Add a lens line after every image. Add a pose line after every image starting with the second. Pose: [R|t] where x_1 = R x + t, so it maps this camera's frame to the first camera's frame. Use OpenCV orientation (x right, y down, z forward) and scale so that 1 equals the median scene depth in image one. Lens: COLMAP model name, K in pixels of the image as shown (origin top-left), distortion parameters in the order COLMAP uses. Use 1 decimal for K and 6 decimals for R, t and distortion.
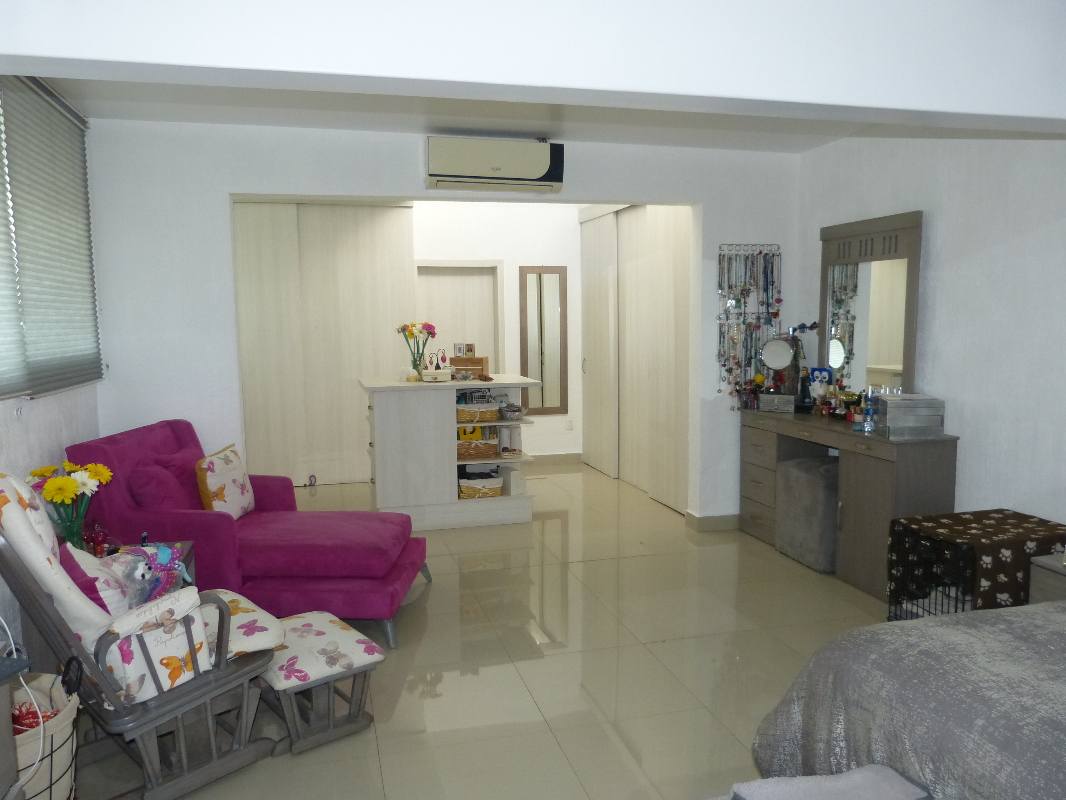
lens RADIAL K [[796.4, 0, 533.0], [0, 796.4, 400.0], [0, 0, 1]] dist [-0.037691, 0.037109]
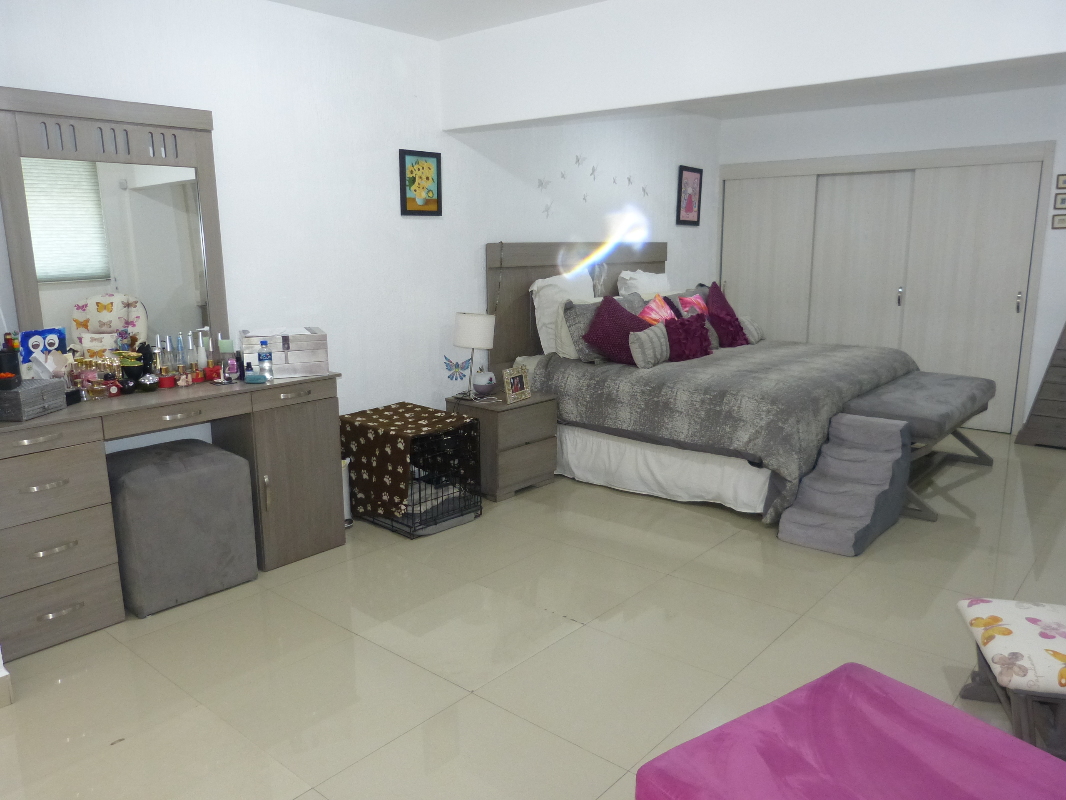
lens RADIAL K [[796.4, 0, 533.0], [0, 796.4, 400.0], [0, 0, 1]] dist [-0.037691, 0.037109]
pose [[-0.567300, -0.147509, 0.810192, -0.325400], [0.100313, 0.964122, 0.245775, -0.093676], [-0.817379, 0.220701, -0.532150, 0.976920]]
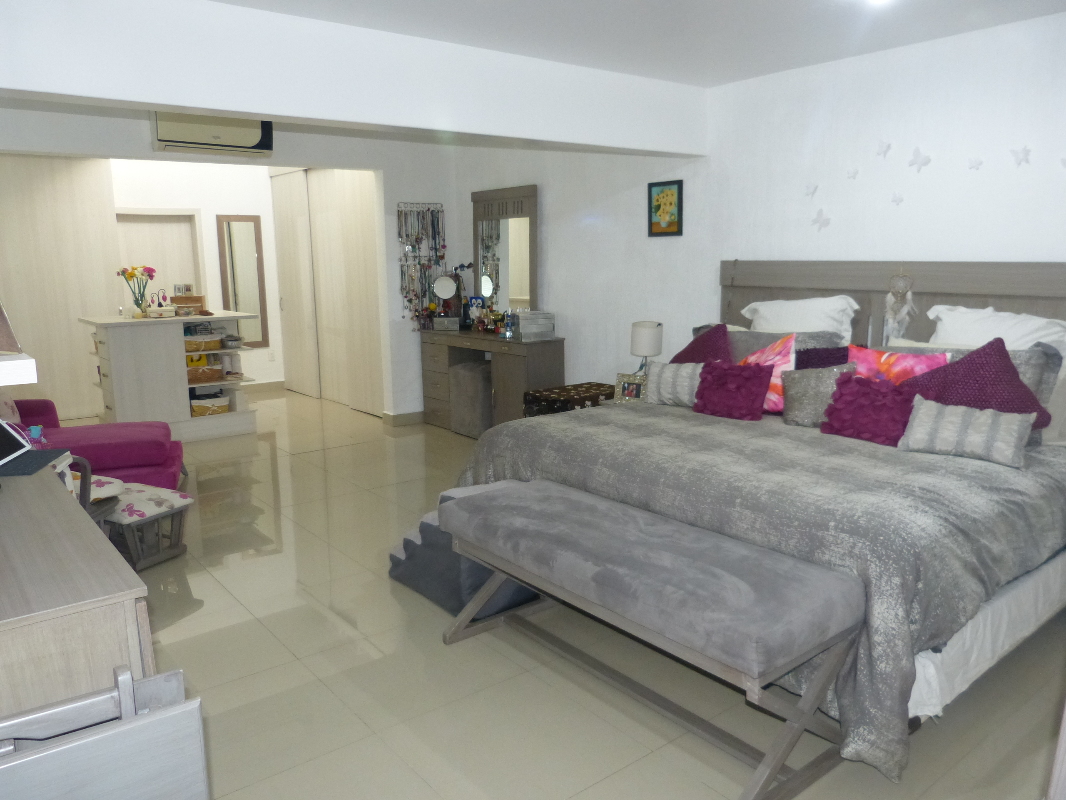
lens RADIAL K [[796.4, 0, 533.0], [0, 796.4, 400.0], [0, 0, 1]] dist [-0.037691, 0.037109]
pose [[0.915869, -0.072785, 0.394825, -0.095123], [0.045546, 0.995917, 0.077945, 0.032708], [-0.398886, -0.053404, 0.915444, -0.283866]]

__What this task involves__: Rewrite the items with every "image" swapped for "photo", keeping everything else as it is, and omit the pictures from your answer.

__Task result__:
Add a lens line after every photo. Add a pose line after every photo starting with the second. Pose: [R|t] where x_1 = R x + t, so it maps this camera's frame to the first camera's frame. Use OpenCV orientation (x right, y down, z forward) and scale so that 1 equals the median scene depth in photo one. Lens: COLMAP model name, K in pixels of the photo as shown (origin top-left), distortion parameters in the order COLMAP uses. Use 1 decimal for K and 6 decimals for R, t and distortion.
lens RADIAL K [[796.4, 0, 533.0], [0, 796.4, 400.0], [0, 0, 1]] dist [-0.037691, 0.037109]
lens RADIAL K [[796.4, 0, 533.0], [0, 796.4, 400.0], [0, 0, 1]] dist [-0.037691, 0.037109]
pose [[-0.567300, -0.147509, 0.810192, -0.325400], [0.100313, 0.964122, 0.245775, -0.093676], [-0.817379, 0.220701, -0.532150, 0.976920]]
lens RADIAL K [[796.4, 0, 533.0], [0, 796.4, 400.0], [0, 0, 1]] dist [-0.037691, 0.037109]
pose [[0.915869, -0.072785, 0.394825, -0.095123], [0.045546, 0.995917, 0.077945, 0.032708], [-0.398886, -0.053404, 0.915444, -0.283866]]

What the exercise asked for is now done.